Elle resta figée dans son sourire désolant, là encore, le silence était une réponse plus franche que n'importe quel mot.
— Vous êtes seule à bord ?
— Je suis la seule à être parvenue à monter à bord…, corrigea-t-elle doucement.
...
Takumi accusa le coup. Comment cette femme avait-elle réussi à guider seule un tel vaisseau…? Non… La question était plutôt : comment pouvait-elle encore sourire après une telle catastrophe ? Comment arrivait-elle à garder un tel optimisme alors que la distance qui la séparait de sa patrie ne pouvait être comblée peu importe les kilomètres parcourus. Depuis quand n'avait-elle pas vu quelqu'un d'autre avant lui ? Pire encore, elle avait fuie un monde en guerre pour un autre…
— Je suis désolé…
Il s'inclina devant elle. Sa peine pour elle était réelle. Cependant, elle resta droite, comme une reine refusant de révéler l'étendue de son désarroi.
— Ce livre explique l'issue de la guerre et celui-là… (Elle en saisit un deuxième avec toujours cette même délicatesse.) Ce qui est arrivé au Japon par la suite. Ce sont des informations qui ne devraient pas être présentes à cette époque. Vous êtes libre de les lire ou non.
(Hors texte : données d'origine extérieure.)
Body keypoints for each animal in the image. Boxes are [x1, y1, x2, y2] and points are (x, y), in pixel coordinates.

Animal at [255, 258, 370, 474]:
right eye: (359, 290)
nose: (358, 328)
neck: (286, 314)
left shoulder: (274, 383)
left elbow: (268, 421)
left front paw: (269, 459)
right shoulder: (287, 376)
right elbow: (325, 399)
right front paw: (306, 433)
Tout dépend de vous.
— Je ne comprends toujours pas pourquoi vous avez décidée de me montrer tout cela.
— Vous auriez découvert ce lieu un jour ou l'autre de toute façon. Il est difficile de cacher des informations à un membre des services de renseignements. Vous êtes Capitaine de Corvette, à votre âge, c'est rare. Vous venez sûrement de l'Académie Navale de Koshu. Il est clair que vous êtes un soldat d'élite.
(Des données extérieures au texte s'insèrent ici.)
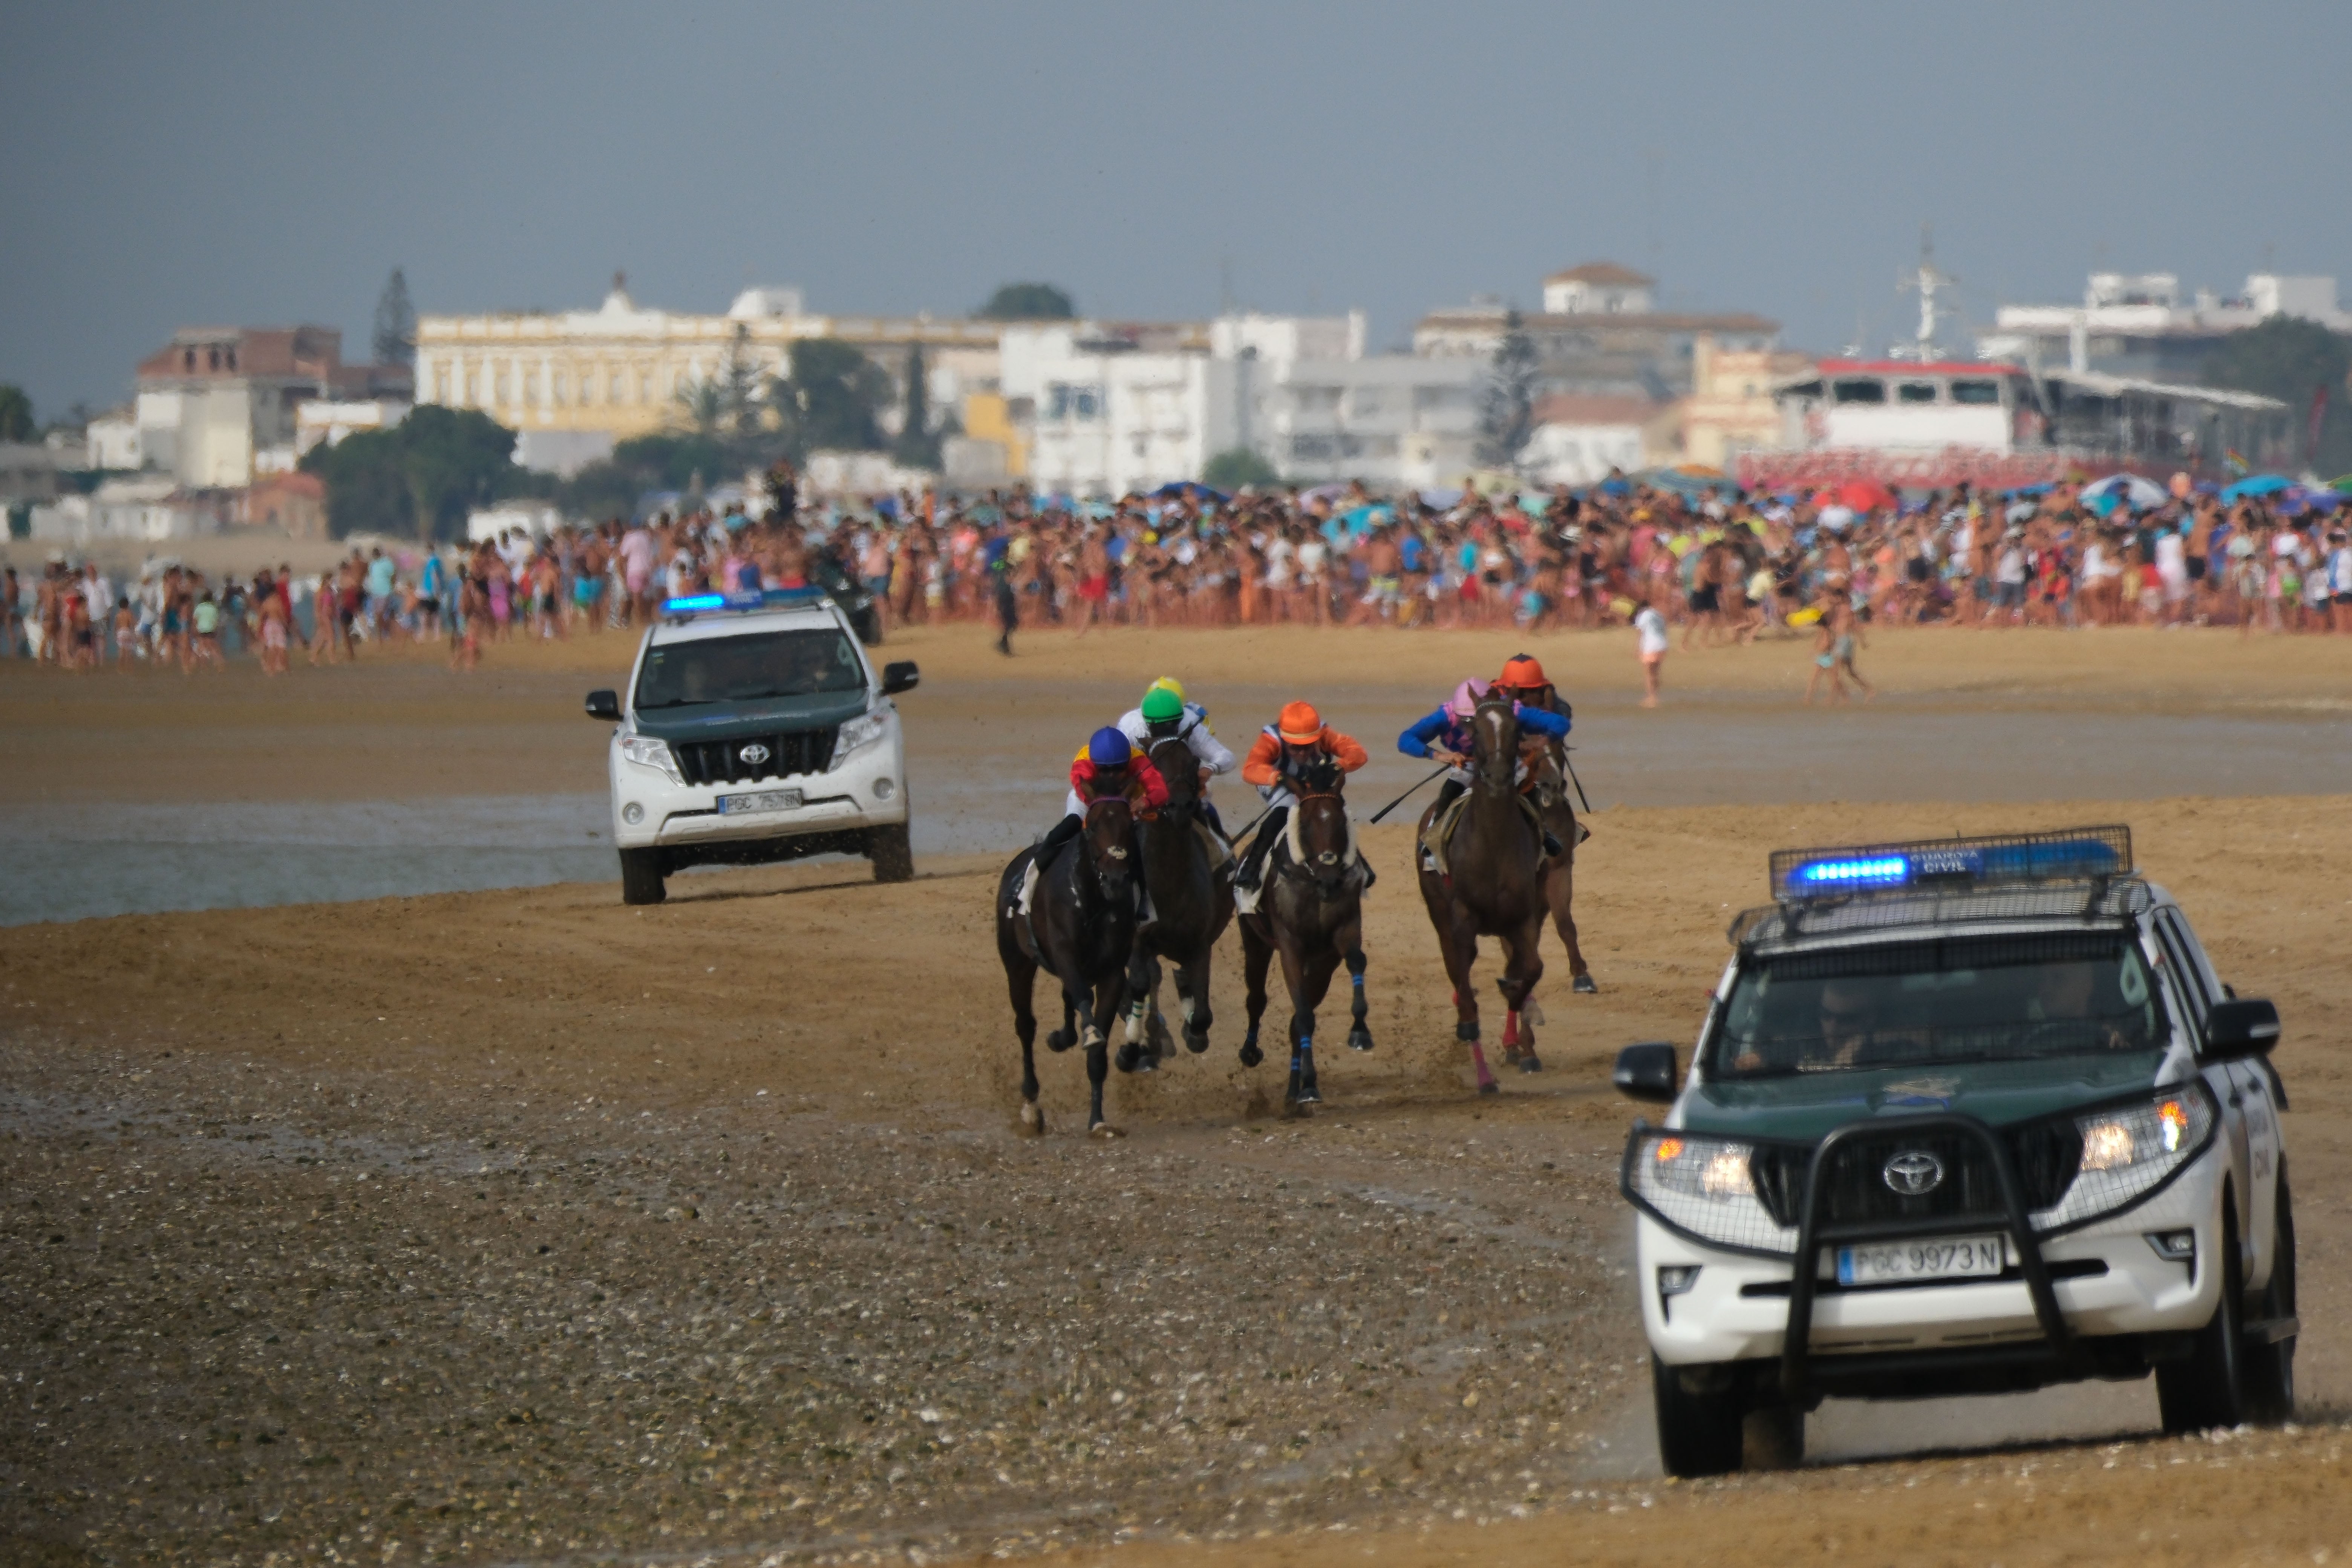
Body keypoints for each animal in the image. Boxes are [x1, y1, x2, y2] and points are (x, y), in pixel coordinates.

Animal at [992, 799, 1138, 1142]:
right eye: (1093, 827)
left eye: (1131, 825)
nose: (1115, 879)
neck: (1093, 899)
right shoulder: (1066, 956)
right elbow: (1082, 1002)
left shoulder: (1112, 973)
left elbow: (1097, 1050)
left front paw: (1098, 1121)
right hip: (1017, 962)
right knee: (1025, 1026)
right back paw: (1031, 1106)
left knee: (1067, 1001)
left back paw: (1062, 1037)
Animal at [1124, 738, 1242, 1067]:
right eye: (1155, 764)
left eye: (1193, 762)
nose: (1178, 806)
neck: (1168, 884)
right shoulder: (1138, 940)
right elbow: (1141, 981)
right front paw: (1134, 1045)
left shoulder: (1200, 942)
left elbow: (1201, 1011)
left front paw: (1193, 1031)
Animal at [1232, 757, 1374, 1105]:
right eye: (1307, 824)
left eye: (1341, 822)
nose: (1330, 881)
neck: (1313, 882)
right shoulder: (1290, 946)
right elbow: (1303, 1014)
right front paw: (1309, 1083)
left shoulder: (1342, 932)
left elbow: (1356, 960)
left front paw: (1360, 1031)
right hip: (1254, 940)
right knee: (1257, 997)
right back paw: (1252, 1052)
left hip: (1320, 965)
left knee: (1297, 1018)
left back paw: (1296, 1087)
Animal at [1420, 696, 1552, 1090]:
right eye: (1474, 730)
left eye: (1516, 728)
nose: (1496, 777)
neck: (1492, 842)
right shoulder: (1462, 920)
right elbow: (1466, 991)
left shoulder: (1524, 918)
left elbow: (1531, 970)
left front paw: (1517, 1001)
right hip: (1441, 917)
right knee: (1458, 975)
— Je vois que vous n'avez pas perdu de temps à fouiller mes affaires…
— Votre rapport sur la bataille de Midway était très bien détaillé. Vous avez de l'avenir dans la littérature, déclara-t-elle sur un ton taquin.
— Le Japon… sortira-t-il vainqueur du conflit ?
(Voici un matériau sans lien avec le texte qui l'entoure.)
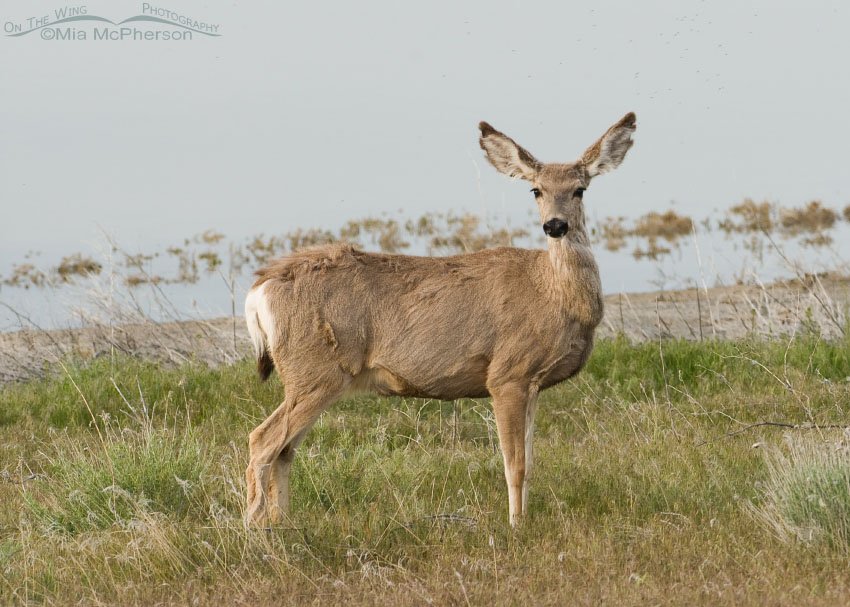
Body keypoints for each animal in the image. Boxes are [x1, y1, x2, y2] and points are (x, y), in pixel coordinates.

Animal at [243, 112, 636, 527]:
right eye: (536, 190)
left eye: (579, 190)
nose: (555, 226)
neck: (552, 294)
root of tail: (260, 289)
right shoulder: (508, 373)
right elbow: (514, 464)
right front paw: (515, 526)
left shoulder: (533, 382)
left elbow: (530, 462)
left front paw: (524, 520)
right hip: (315, 369)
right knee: (262, 440)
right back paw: (254, 528)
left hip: (311, 375)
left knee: (285, 449)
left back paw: (283, 524)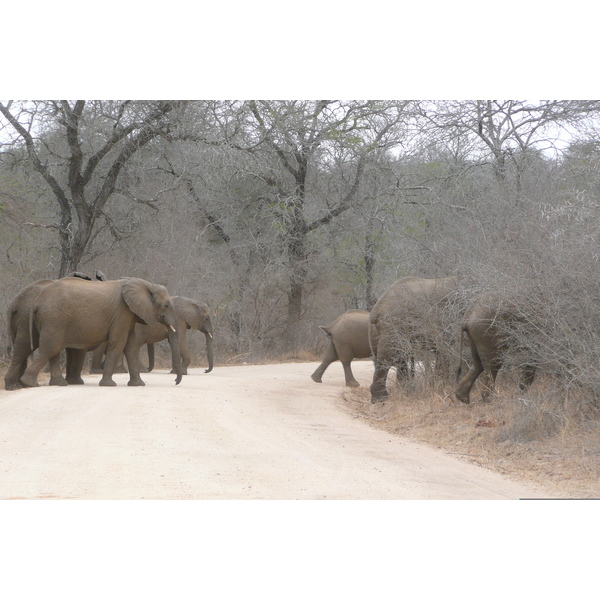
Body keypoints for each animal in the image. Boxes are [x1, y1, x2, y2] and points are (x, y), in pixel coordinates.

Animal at [18, 278, 183, 390]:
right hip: (55, 319)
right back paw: (29, 383)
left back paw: (58, 384)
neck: (146, 285)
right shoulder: (122, 313)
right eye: (166, 305)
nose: (175, 381)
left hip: (52, 320)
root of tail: (37, 302)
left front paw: (138, 385)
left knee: (53, 350)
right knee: (50, 348)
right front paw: (109, 385)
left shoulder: (129, 315)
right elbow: (118, 343)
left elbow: (130, 346)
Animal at [368, 276, 458, 404]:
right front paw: (441, 387)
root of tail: (375, 310)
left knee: (396, 357)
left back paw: (406, 391)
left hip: (378, 332)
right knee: (387, 358)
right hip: (392, 327)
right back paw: (381, 399)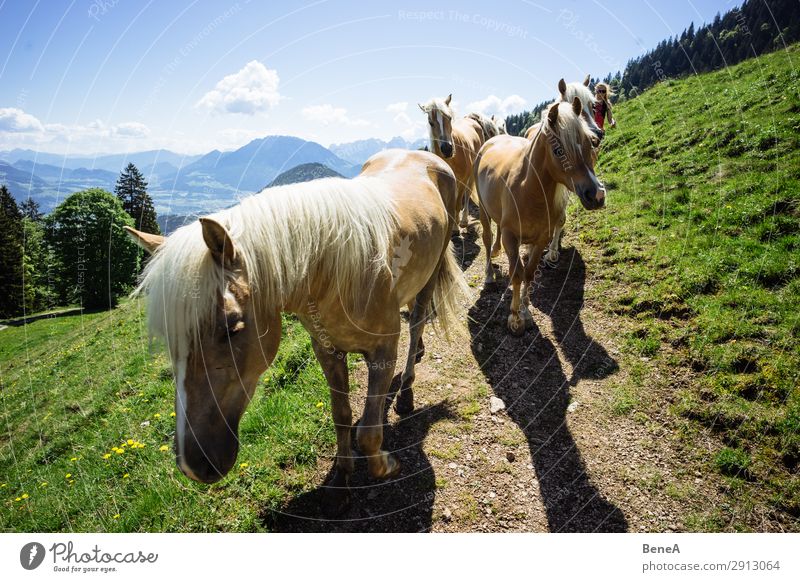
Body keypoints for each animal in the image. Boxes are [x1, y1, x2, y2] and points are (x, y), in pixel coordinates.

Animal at [125, 149, 468, 516]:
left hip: (431, 272)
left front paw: (387, 465)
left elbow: (369, 435)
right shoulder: (326, 349)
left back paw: (406, 390)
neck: (336, 273)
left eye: (232, 326)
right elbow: (341, 415)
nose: (193, 465)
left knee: (417, 322)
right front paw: (341, 482)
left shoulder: (383, 351)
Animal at [418, 94, 488, 232]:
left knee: (467, 194)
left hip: (471, 175)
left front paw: (455, 227)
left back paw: (464, 221)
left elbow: (457, 203)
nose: (447, 149)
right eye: (431, 122)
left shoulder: (462, 180)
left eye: (449, 118)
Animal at [476, 97, 608, 336]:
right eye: (558, 150)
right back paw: (489, 274)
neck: (527, 187)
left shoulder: (541, 239)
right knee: (488, 238)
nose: (597, 195)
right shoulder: (511, 238)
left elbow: (528, 273)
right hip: (482, 210)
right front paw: (515, 318)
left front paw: (525, 311)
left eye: (590, 143)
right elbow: (517, 274)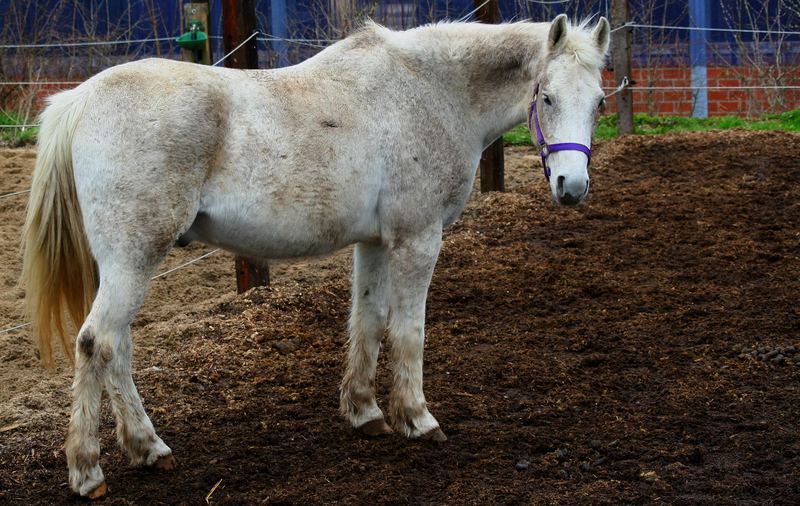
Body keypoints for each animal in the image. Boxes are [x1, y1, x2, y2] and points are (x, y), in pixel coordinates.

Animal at [20, 14, 608, 498]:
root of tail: (81, 99)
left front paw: (365, 412)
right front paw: (417, 419)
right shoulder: (417, 239)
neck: (428, 91)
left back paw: (148, 448)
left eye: (599, 101)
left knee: (117, 348)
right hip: (134, 258)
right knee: (96, 343)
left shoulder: (374, 243)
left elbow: (368, 322)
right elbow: (408, 331)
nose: (572, 187)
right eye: (547, 96)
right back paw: (87, 471)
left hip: (126, 263)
— Vous êtes face à la boite de Pandore, lui confia simplement Katty. Préparez-vous à en payer les conséquences si vous l'ouvrez.
Sur ce, la jeune femme quitta la pièce, laissant Takumi seul face à la bibliothèque et ses livres capables de bouleverser ses espoirs sur l'issue de la guerre. Son destin était désormais lié au sien. Il le savait, et elle aussi. C'était la raison pour laquelle il avait été conduit aussi. Pourtant il tremblait. C'était une première pour lui, toujours calme, peu importe la situation. Devant lui se trouvait le savoir et les connaissances d'un peuple venu du futur. S'il parvenait à transmettre ces informations, la guerre prendrait un tournant différent de celle relatée dans ces pages. Était-ce là ce qu'elle désirait…?
— Vivre, c'est apprendre, lâcha-t-il pour lui-même.
Il ouvrit la première page du livre de guerre et commença à lire.
[1] Croiseur Lourd
[2] Tous des porte-avions
[3] Ogasawara est le nom d'un archipel situé à environ 1000 km au sud-est de Tokyo.
[4] Chichijima, "l'île du père", fait partie de l'île d'Ogasawara.